Washington, D.C., : The United States House of Representatives Select Committee on Strategic Competition between the United States and the Chinese Communist Party (CCP) has accused NVIDIA Corporation of providing technical support to the Chinese artificial intelligence firm DeepSeek, an action lawmakers say contributed to circumventing U.S. export control restrictions and advancing artificial intelligence capabilities now integrated into Chinese military systems.
In a letter dated January 28 to U.S. Commerce Secretary Howard W. Lutnick, Committee Chairman John Moolenaar detailed findings from documents produced to the panel showing that NVIDIA engineers assisted DeepSeek in optimizing both software and hardware aspects of its AI models. According to the letter, this cooperation enabled DeepSeek to achieve “frontier” performance on advanced computing chips subject to U.S. export controls.
Technical Assistance and Export Controls
The committee’s letter states that NVIDIA’s support included help in the “optimized joint design of algorithms and hardware,” which significantly reduced the computational resources required to train DeepSeek’s models on advanced chips, specifically the H800 series. These chips are subject to export restrictions due to national security concerns. According to the committee, this optimization meant DeepSeek required substantially fewer GPU hours than typically needed by Western AI developers for similar-class models.
U.S. export control policy, including rules governing H200 and related products, is designed to prevent advanced semiconductors from contributing to military applications by requiring certification that components will not serve “military purposes.” The Select Committee argues that the assistance rendered by NVIDIA undermined the intent of these controls by easing both access and performance on chips that were meant to create technological bottlenecks for Chinese AI development.
DeepSeek’s Integration with Chinese Military and State Security
According to materials cited by the committee, DeepSeek’s AI systems have already been deployed across multiple branches of the People’s Liberation Army (PLA) and state security organizations. Procurement and deployment records reportedly indicate the use of DeepSeek models in PLA military hospitals, defense planning units, and command and control systems. Chinese public security agencies are also reported to embed DeepSeek tools in surveillance platforms and data-fusion systems.
DeepSeek, which is based in Hangzhou, gained international attention after releasing its models — including DeepSeek-R1 and DeepSeek-V3 — under open-source licenses in early 2025. The models were noted for delivering high performance at relatively low training cost compared with Western counterparts.
Cybersecurity Concerns Raised by Independent Analysis
A November 2025 study by cybersecurity firm CrowdStrike identified behavior in the DeepSeek-R1 model indicating that it may generate more vulnerable software code when user prompts involve topics considered politically sensitive by the CCP. Researchers reported that, under such conditions, the likelihood of producing code with critical security flaws increased by approximately 50 percent, raising additional concerns over the reliability and safety of the model’s outputs.
Committee Recommendations and Policy Demands
In response to these findings, the Select Committee is urging the Department of Commerce to tighten enforcement of the H200 rule and clarify restrictions on chips that could be used for military or dual-use purposes, even when marketed for civilian applications. Lawmakers are also calling for new limits on the use of Chinese-origin AI models within the United States, citing risks to national security, data integrity, and critical infrastructure.

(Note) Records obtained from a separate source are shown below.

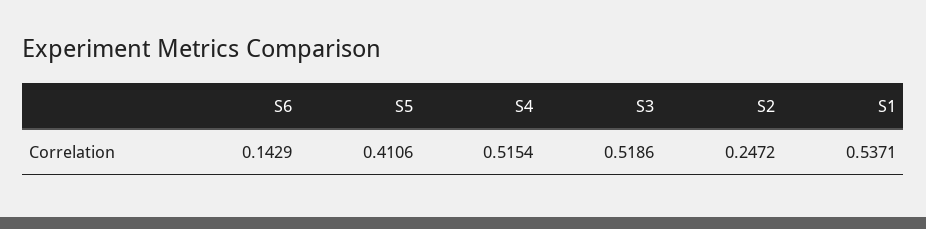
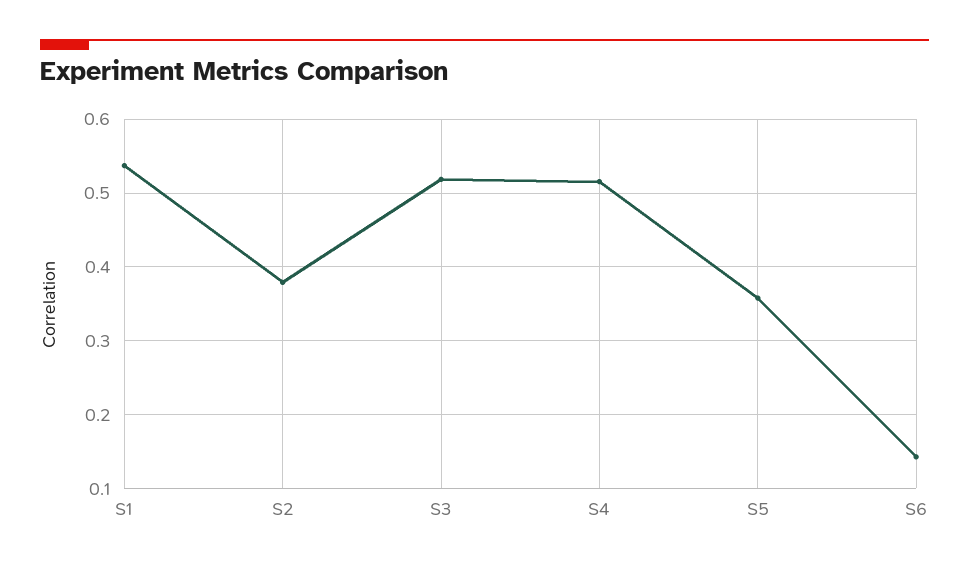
  {
    "S6": 0.1429,
-   "S5": 0.4106,
+   "S5": 0.36,
    "S4": 0.5154,
    "S3": 0.5186,
-   "S2": 0.2472,
+   "S2": 0.38,
    "S1": 0.5371
  }

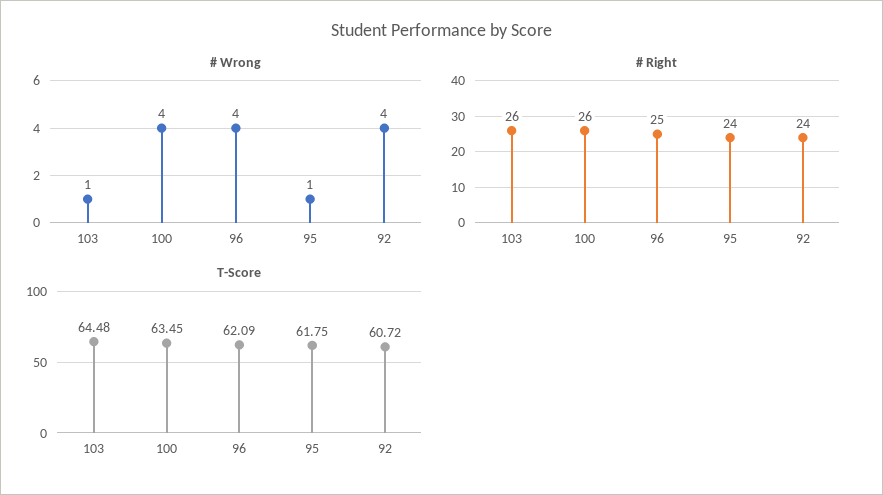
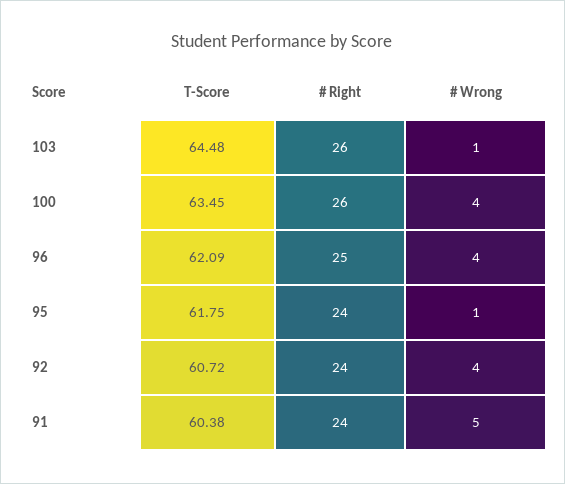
  {
    "# Wrong": {
      "103": 1,
      "100": 4,
      "96": 4,
      "95": 1,
-     "92": 4
+     "92": 4,
+     "91": 5
    },
    "# Right": {
      "103": 26,
      "100": 26,
      "96": 25,
      "95": 24,
-     "92": 24
+     "92": 24,
+     "91": 24
    },
    "T-Score": {
      "103": 64.48,
      "100": 63.45,
      "96": 62.09,
      "95": 61.75,
-     "92": 60.72
+     "92": 60.72,
+     "91": 60.38
    }
  }

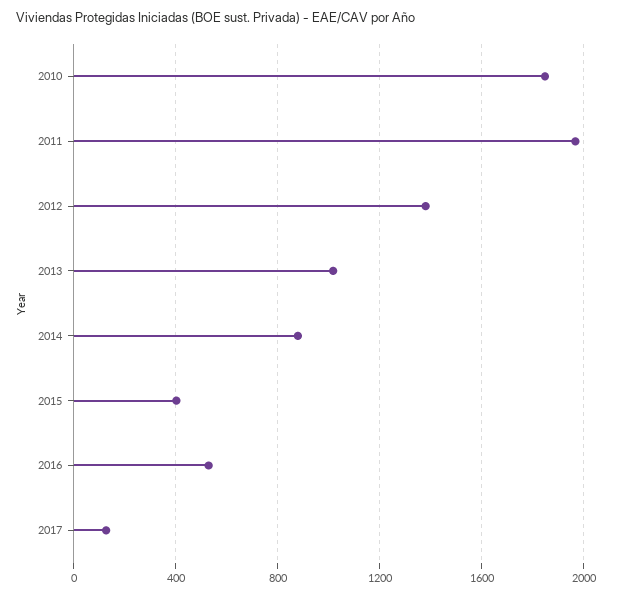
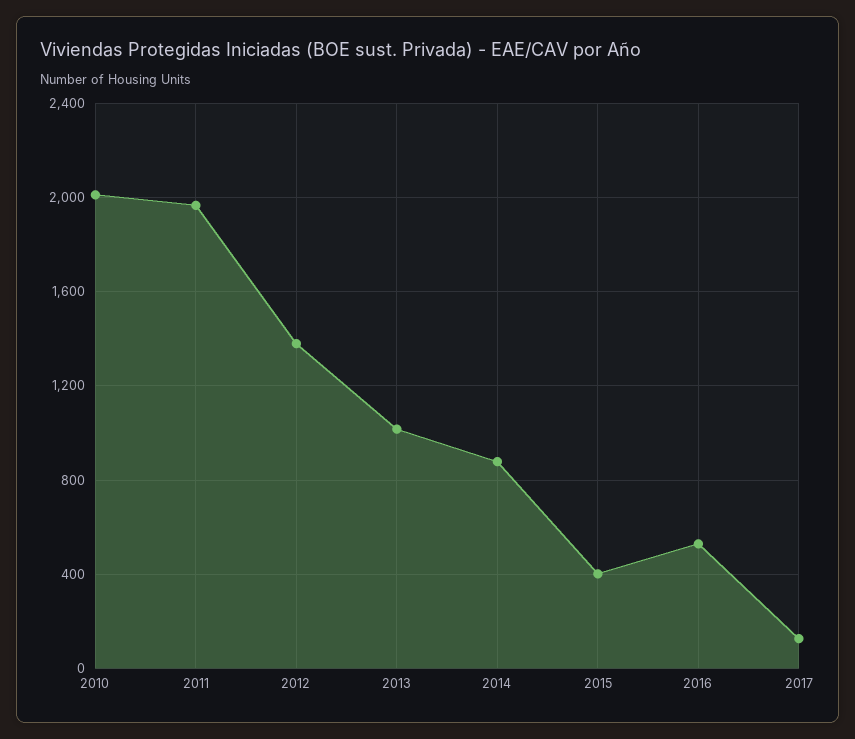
  {
-   "2010": 1850,
+   "2010": 2000,
    "2011": 1950,
    "2012": 1400,
    "2013": 1000,
    "2014": 900,
    "2015": 400,
    "2016": 550,
    "2017": 150
  }

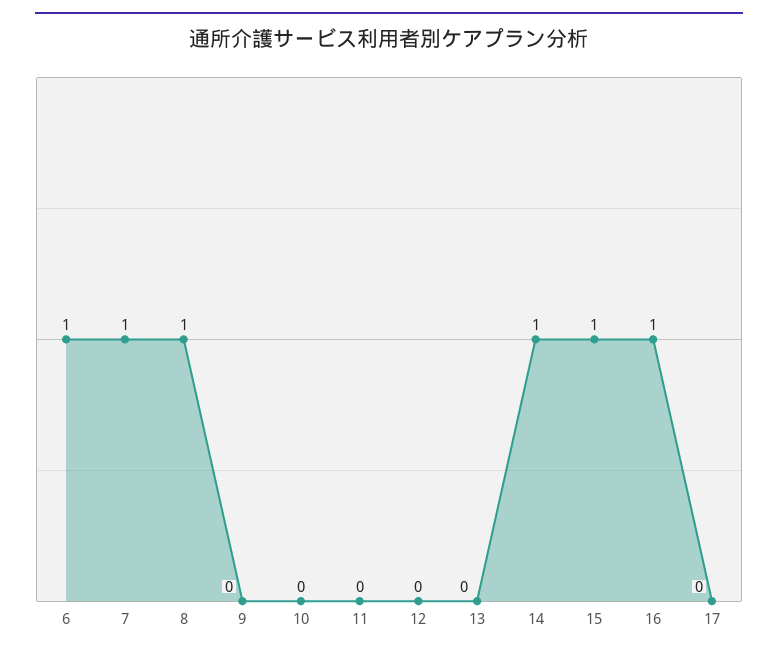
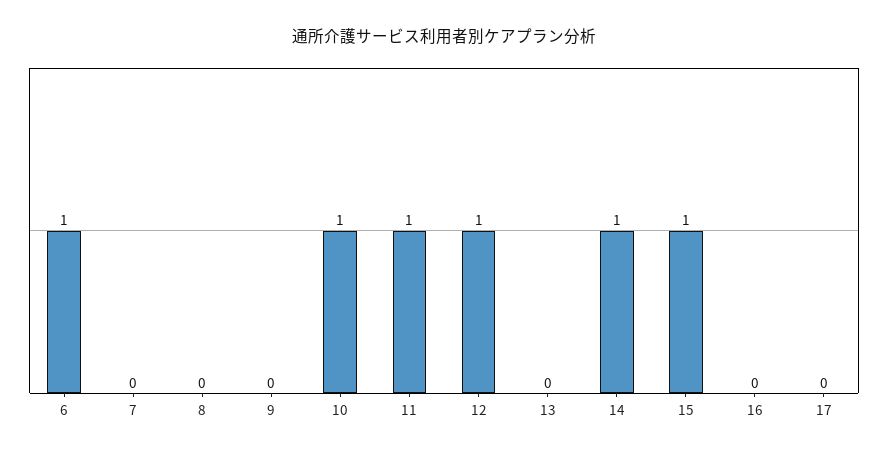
  {
    "6": 1,
-   "7": 1,
+   "7": 0,
-   "8": 1,
+   "8": 0,
    "9": 0,
-   "10": 0,
+   "10": 1,
-   "11": 0,
+   "11": 1,
-   "12": 0,
+   "12": 1,
    "13": 0,
    "14": 1,
    "15": 1,
-   "16": 1,
+   "16": 0,
    "17": 0
  }

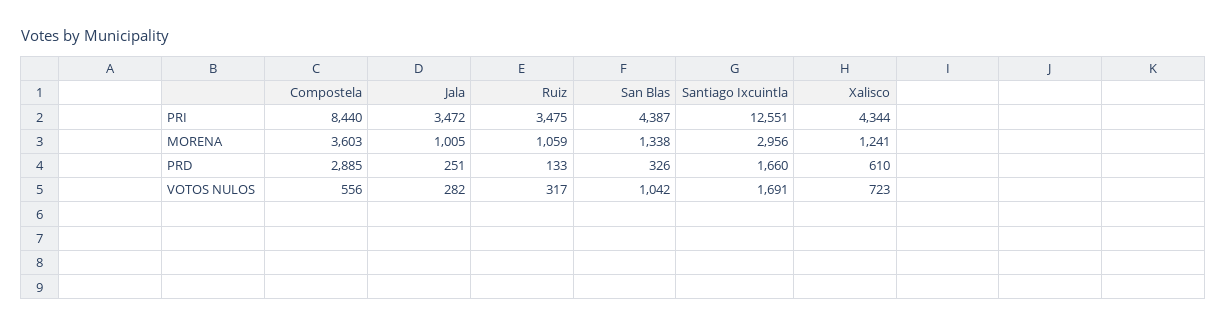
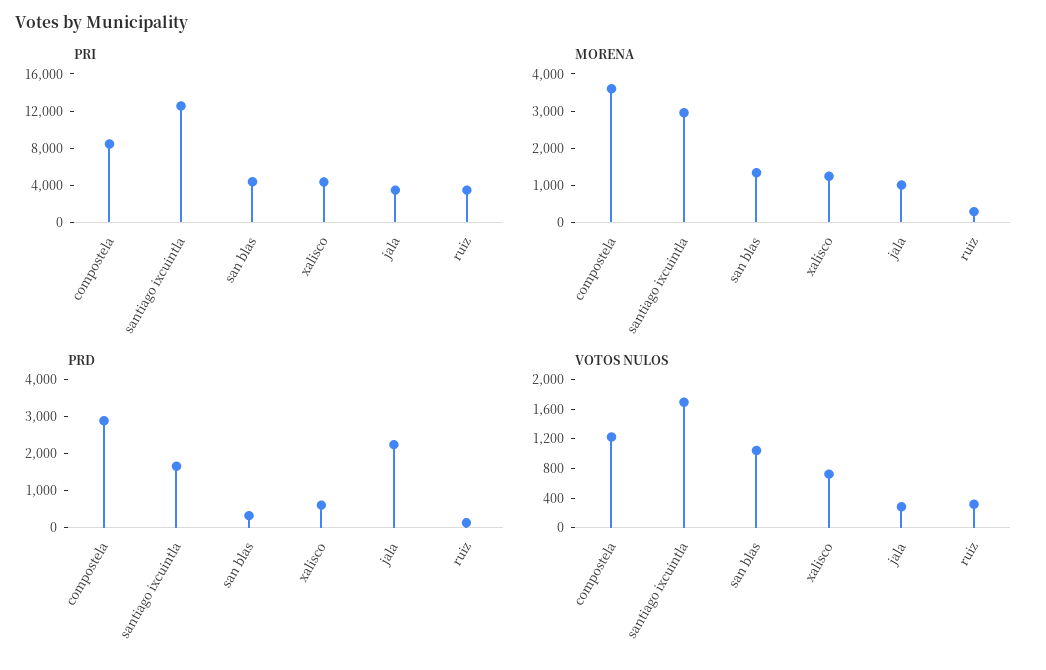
  {
    "PRI": {
      "Compostela": 8440,
      "Jala": 3472,
      "Ruiz": 3475,
      "San Blas": 4387,
      "Santiago Ixcuintla": 12551,
      "Xalisco": 4344
    },
    "MORENA": {
      "Compostela": 3603,
      "Jala": 1005,
-     "Ruiz": 1059,
+     "Ruiz": 250,
      "San Blas": 1338,
      "Santiago Ixcuintla": 2956,
      "Xalisco": 1241
    },
    "PRD": {
      "Compostela": 2885,
-     "Jala": 251,
+     "Jala": 2250,
      "Ruiz": 133,
      "San Blas": 326,
      "Santiago Ixcuintla": 1660,
      "Xalisco": 610
    },
    "VOTOS NULOS": {
-     "Compostela": 556,
+     "Compostela": 1200,
      "Jala": 282,
      "Ruiz": 317,
      "San Blas": 1042,
      "Santiago Ixcuintla": 1691,
      "Xalisco": 723
    }
  }

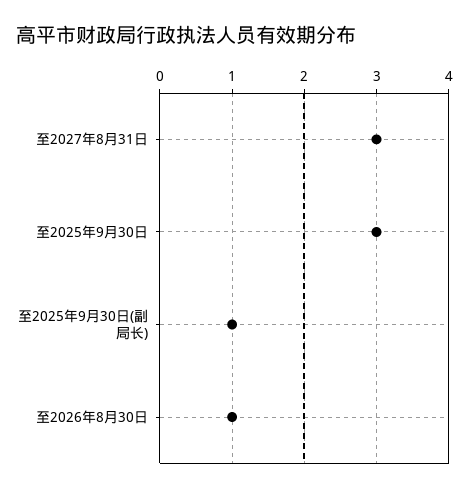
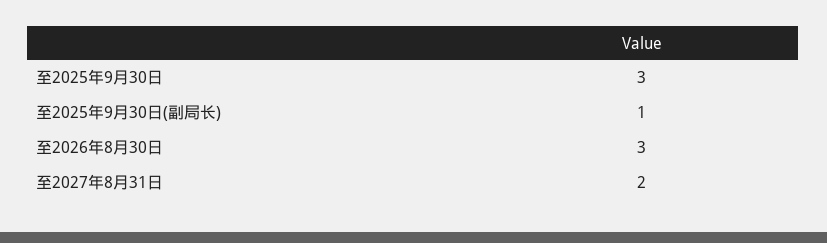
  {
-   "至2027年8月31日": 3,
+   "至2027年8月31日": 2,
    "至2025年9月30日": 3,
    "至2025年9月30日(副局长)": 1,
-   "至2026年8月30日": 1
+   "至2026年8月30日": 3
  }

The committee has requested a formal report detailing the measures taken by February 13, 2026.
NVIDIA’s Position
In response to the allegations, NVIDIA has stated that its engagement with DeepSeek was intended to support the global AI development ecosystem and improve product functionality, not to enable military use. The company has disputed claims that Chinese military operations rely on U.S. semiconductor technology, arguing that China possesses significant domestic capabilities. While acknowledging past engagement with DeepSeek as a commercial partner, NVIDIA rejects the characterization that it provided direct support to military programs.
Context in U.S.–China AI Competition
The allegations emerge amid intensifying U.S.–China competition in artificial intelligence and advanced computing. Washington has expanded export controls in recent years to slow China’s access to cutting-edge semiconductors, while Congress continues to examine cases in which restricted technologies may have reached Chinese entities through technical cooperation or third-country channels. The evolving legal and regulatory framework reflects growing concern that commercial AI development in China cannot be separated from military and state objectives under Beijing’s military-civil fusion strategy.